Data records below:

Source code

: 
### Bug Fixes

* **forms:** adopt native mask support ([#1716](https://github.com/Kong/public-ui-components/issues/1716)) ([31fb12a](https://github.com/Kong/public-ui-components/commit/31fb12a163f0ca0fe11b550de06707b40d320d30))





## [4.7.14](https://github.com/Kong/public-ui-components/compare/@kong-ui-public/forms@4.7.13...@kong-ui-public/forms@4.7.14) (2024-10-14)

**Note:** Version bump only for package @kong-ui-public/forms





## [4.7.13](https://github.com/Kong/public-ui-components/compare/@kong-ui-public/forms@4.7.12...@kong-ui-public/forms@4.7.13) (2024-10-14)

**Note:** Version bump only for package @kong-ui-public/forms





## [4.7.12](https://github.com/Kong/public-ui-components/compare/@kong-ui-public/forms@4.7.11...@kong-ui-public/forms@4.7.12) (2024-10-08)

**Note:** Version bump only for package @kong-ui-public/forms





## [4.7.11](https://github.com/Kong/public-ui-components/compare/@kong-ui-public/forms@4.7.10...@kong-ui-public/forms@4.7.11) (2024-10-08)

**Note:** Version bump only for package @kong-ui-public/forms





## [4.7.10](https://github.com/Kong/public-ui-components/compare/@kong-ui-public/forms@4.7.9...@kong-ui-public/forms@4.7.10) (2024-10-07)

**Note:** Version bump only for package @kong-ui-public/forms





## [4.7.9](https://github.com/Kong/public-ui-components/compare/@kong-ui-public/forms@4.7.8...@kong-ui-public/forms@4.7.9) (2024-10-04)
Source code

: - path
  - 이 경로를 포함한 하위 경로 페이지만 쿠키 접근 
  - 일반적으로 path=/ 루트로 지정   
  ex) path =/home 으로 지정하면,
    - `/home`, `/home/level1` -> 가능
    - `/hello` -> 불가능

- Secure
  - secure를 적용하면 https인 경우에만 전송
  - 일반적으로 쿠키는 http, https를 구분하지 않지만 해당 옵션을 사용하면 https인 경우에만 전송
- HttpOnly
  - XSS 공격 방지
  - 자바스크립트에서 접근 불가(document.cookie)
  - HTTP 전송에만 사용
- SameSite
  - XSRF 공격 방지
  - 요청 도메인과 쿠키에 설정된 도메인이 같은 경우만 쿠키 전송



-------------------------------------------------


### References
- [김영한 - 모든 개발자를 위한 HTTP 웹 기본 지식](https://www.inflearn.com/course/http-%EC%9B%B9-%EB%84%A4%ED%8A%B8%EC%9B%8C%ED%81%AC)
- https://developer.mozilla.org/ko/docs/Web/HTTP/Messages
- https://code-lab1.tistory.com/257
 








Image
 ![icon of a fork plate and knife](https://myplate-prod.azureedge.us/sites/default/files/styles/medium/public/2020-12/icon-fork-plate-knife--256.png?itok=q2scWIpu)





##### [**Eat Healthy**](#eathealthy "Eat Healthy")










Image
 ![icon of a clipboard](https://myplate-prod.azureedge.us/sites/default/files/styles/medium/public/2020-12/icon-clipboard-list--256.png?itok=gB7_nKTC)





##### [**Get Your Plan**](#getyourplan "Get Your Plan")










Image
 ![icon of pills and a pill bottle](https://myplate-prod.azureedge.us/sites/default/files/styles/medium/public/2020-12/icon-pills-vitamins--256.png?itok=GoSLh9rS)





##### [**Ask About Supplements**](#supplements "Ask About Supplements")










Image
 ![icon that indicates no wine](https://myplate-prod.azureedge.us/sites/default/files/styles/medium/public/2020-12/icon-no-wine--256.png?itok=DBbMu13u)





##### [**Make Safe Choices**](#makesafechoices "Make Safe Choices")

End of Data records.

#### [The problem]
Copy exactly, word for word, the line with "##### [**Get Your" through the final line of the listing.

#### [Your response]
##### [**Get Your Plan**](#getyourplan "Get Your Plan")










Image
 ![icon of pills and a pill bottle](https://myplate-prod.azureedge.us/sites/default/files/styles/medium/public/2020-12/icon-pills-vitamins--256.png?itok=GoSLh9rS)





##### [**Ask About Supplements**](#supplements "Ask About Supplements")










Image
 ![icon that indicates no wine](https://myplate-prod.azureedge.us/sites/default/files/styles/medium/public/2020-12/icon-no-wine--256.png?itok=DBbMu13u)





##### [**Make Safe Choices**](#makesafechoices "Make Safe Choices")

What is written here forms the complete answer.